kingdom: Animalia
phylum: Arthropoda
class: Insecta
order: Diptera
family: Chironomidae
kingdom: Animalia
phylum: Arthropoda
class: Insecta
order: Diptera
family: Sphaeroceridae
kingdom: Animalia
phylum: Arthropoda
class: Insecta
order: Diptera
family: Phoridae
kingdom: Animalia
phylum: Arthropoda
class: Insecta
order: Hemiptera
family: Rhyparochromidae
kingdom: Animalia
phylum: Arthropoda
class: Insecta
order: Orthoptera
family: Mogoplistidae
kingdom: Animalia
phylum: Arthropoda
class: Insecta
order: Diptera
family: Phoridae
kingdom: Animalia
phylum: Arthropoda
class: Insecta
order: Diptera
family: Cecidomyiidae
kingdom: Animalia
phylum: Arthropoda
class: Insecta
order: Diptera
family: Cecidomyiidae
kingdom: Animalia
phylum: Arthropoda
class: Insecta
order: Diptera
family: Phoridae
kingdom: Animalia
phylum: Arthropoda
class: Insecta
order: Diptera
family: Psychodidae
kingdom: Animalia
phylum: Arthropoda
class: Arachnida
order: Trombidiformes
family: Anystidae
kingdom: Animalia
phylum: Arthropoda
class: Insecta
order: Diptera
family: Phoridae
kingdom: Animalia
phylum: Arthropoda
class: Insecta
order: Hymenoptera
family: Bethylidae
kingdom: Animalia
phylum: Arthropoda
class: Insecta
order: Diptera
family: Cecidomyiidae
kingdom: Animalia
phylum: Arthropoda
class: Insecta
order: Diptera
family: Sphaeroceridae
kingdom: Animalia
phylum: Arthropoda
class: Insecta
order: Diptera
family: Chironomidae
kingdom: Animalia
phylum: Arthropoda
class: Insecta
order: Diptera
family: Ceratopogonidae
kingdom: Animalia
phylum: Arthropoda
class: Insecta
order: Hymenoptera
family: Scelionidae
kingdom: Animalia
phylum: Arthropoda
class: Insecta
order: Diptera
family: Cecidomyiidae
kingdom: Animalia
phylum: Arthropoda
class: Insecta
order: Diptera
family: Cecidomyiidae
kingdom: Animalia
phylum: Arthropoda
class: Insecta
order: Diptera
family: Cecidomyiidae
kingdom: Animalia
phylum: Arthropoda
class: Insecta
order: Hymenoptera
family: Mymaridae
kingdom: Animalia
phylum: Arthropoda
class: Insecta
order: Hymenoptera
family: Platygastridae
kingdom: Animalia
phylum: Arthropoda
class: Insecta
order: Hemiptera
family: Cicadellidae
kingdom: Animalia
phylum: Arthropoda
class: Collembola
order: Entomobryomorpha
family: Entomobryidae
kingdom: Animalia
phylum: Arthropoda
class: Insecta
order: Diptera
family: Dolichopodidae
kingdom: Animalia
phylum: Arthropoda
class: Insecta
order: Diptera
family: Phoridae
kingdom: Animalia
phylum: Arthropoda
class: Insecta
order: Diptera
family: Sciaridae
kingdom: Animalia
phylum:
+ + + + + + +
**What to produce:** Render everything from the line containing "family: Dolichopodidae" down to the end of the rows as a Markdown table with the columns No. and Line, numbering each line and omitting blank lines.

**Worked solution:**
| No. | Line |
|---|---|
| 1 | family: Dolichopodidae |
| 2 | kingdom: Animalia |
| 3 | phylum: Arthropoda |
| 4 | class: Insecta |
| 5 | order: Diptera |
| 6 | family: Phoridae |
| 7 | kingdom: Animalia |
| 8 | phylum: Arthropoda |
| 9 | class: Insecta |
| 10 | order: Diptera |
| 11 | family: Sciaridae |
| 12 | kingdom: Animalia |
| 13 | phylum: |